» **INPUT**
Start of Block

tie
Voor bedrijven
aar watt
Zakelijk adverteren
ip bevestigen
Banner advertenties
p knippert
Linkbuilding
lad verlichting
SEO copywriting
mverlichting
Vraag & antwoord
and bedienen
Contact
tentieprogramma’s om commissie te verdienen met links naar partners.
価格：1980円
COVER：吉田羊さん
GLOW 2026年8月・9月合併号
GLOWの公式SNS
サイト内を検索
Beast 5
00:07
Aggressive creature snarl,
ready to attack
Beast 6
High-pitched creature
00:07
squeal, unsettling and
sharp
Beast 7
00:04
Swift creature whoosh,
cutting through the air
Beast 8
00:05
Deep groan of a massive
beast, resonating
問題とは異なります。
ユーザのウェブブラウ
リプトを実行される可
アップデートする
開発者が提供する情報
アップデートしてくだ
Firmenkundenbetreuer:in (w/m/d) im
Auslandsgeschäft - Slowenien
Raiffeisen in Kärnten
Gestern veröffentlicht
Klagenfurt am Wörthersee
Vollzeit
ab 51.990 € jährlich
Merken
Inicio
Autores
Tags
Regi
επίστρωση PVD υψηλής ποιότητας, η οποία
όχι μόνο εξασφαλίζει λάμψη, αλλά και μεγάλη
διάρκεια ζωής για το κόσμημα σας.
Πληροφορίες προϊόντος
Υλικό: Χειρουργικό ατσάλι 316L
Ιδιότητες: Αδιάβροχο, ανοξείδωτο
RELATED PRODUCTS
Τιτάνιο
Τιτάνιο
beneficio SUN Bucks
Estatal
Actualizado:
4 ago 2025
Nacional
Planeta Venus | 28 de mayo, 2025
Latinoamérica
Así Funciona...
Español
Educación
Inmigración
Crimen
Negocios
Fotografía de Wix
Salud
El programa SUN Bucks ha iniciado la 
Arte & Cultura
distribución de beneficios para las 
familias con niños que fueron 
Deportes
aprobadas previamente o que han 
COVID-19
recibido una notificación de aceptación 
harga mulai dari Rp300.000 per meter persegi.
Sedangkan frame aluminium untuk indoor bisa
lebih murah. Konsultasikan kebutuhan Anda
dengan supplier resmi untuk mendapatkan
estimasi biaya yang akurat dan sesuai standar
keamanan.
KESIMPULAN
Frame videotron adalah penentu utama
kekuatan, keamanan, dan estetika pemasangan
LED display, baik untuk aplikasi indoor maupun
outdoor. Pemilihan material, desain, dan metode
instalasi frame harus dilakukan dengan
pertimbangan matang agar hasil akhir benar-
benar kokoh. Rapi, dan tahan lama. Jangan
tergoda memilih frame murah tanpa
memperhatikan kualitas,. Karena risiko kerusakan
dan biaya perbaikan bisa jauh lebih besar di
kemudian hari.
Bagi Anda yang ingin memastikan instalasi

End of Block

» **AIM OF THE EXERCISE**
Please set down all of the records exactly.

» **OUTPUT FOR THIS TASK**
tie
Voor bedrijven
aar watt
Zakelijk adverteren
ip bevestigen
Banner advertenties
p knippert
Linkbuilding
lad verlichting
SEO copywriting
mverlichting
Vraag & antwoord
and bedienen
Contact
tentieprogramma’s om commissie te verdienen met links naar partners.
価格：1980円
COVER：吉田羊さん
GLOW 2026年8月・9月合併号
GLOWの公式SNS
サイト内を検索
Beast 5
00:07
Aggressive creature snarl,
ready to attack
Beast 6
High-pitched creature
00:07
squeal, unsettling and
sharp
Beast 7
00:04
Swift creature whoosh,
cutting through the air
Beast 8
00:05
Deep groan of a massive
beast, resonating
問題とは異なります。
ユーザのウェブブラウ
リプトを実行される可
アップデートする
開発者が提供する情報
アップデートしてくだ
Firmenkundenbetreuer:in (w/m/d) im
Auslandsgeschäft - Slowenien
Raiffeisen in Kärnten
Gestern veröffentlicht
Klagenfurt am Wörthersee
Vollzeit
ab 51.990 € jährlich
Merken
Inicio
Autores
Tags
Regi
επίστρωση PVD υψηλής ποιότητας, η οποία
όχι μόνο εξασφαλίζει λάμψη, αλλά και μεγάλη
διάρκεια ζωής για το κόσμημα σας.
Πληροφορίες προϊόντος
Υλικό: Χειρουργικό ατσάλι 316L
Ιδιότητες: Αδιάβροχο, ανοξείδωτο
RELATED PRODUCTS
Τιτάνιο
Τιτάνιο
beneficio SUN Bucks
Estatal
Actualizado:
4 ago 2025
Nacional
Planeta Venus | 28 de mayo, 2025
Latinoamérica
Así Funciona...
Español
Educación
Inmigración
Crimen
Negocios
Fotografía de Wix
Salud
El programa SUN Bucks ha iniciado la 
Arte & Cultura
distribución de beneficios para las 
familias con niños que fueron 
Deportes
aprobadas previamente o que han 
COVID-19
recibido una notificación de aceptación 
harga mulai dari Rp300.000 per meter persegi.
Sedangkan frame aluminium untuk indoor bisa
lebih murah. Konsultasikan kebutuhan Anda
dengan supplier resmi untuk mendapatkan
estimasi biaya yang akurat dan sesuai standar
keamanan.
KESIMPULAN
Frame videotron adalah penentu utama
kekuatan, keamanan, dan estetika pemasangan
LED display, baik untuk aplikasi indoor maupun
outdoor. Pemilihan material, desain, dan metode
instalasi frame harus dilakukan dengan
pertimbangan matang agar hasil akhir benar-
benar kokoh. Rapi, dan tahan lama. Jangan
tergoda memilih frame murah tanpa
memperhatikan kualitas,. Karena risiko kerusakan
dan biaya perbaikan bisa jauh lebih besar di
kemudian hari.
Bagi Anda yang ingin memastikan instalasi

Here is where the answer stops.